# Ray's Pizza, Prince Street and its secret mob history



## editor (Sep 22, 2013)

I wrote a piece about when I stayed at Ray's Pizza back in 1986 - and now I've learnt that it was a hot spot of mob activity!

The New York Post bought my photo and have detailed the nefarious activity that had been going on in the building over the years: Secret mob history of Ray’s Pizza

*typo edited!


----------



## killer b (Sep 23, 2013)

you're older than you look.


----------



## classicdish (Sep 23, 2013)

In 1896 maybe it looked a bit like this:





http://www.sspny.com/blog/sspny-nei...vard-to-skid-row-to-today-s-nightlife-mecca-1


----------



## editor (Sep 23, 2013)

Sounds like they may have been listening in to me and my girlfriend too! 

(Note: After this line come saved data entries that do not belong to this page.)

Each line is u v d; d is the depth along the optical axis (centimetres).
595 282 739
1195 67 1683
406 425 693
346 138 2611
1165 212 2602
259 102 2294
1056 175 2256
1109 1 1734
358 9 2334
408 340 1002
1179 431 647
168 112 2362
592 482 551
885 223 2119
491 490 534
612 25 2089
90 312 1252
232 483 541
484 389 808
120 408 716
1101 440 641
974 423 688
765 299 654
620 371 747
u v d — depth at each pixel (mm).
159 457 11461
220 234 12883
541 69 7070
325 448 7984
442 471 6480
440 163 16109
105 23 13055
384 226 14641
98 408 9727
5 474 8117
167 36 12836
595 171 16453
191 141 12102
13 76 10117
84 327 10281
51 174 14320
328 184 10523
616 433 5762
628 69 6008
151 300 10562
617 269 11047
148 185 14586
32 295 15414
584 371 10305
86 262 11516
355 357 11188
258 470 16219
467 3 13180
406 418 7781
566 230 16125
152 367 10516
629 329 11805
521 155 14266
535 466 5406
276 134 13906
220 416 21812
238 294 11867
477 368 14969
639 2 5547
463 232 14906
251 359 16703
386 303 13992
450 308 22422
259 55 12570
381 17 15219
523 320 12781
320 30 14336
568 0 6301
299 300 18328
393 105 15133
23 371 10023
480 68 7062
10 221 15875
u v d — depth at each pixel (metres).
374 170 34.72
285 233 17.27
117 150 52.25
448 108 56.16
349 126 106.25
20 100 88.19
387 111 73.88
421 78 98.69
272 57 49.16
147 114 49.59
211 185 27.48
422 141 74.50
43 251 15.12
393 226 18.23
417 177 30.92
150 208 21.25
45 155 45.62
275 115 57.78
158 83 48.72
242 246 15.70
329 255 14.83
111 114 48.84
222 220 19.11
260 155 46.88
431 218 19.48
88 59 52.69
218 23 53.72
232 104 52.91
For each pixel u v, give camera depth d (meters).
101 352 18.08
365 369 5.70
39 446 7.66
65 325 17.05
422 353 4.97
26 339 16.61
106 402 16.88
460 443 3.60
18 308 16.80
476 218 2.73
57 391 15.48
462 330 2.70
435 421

> It was no mystery to law enforcement what was going on at the heralded pizzeria. But proving it was another matter. Three times, the Manhattan District Attorney’s Office planted bugs inside the pizza parlor and on the street outside in hopes of catching Cuomo and his pals in the act. It was close, but no cigar.
> 
> Wiretap affidavits submitted to court by DA Robert Morgenthau during a one-year-long probe in 1989 stated there was “reasonable cause to believe” that Cuomo, D’Arco and other Luchese crime-family associates were “committing the crimes of criminal sale of a controlled substance.”


----------



## editor (Sep 23, 2013)

classicdish said:


> In 1896 maybe it looked a bit like this:


I've moved on from that typo _thanksverymuch. _


----------



## editor (Sep 23, 2013)

I wrote to my old girlfriend who lived in the apartment at Rays to tell her about the article.

She wrote back to tell me that she always knew the place was a bit dodgy. When she paid the rent (cash, of course) she had to hand it over to a "plump, bosomy bleached blonde of a certain age" who would stuff the money in her bra!


----------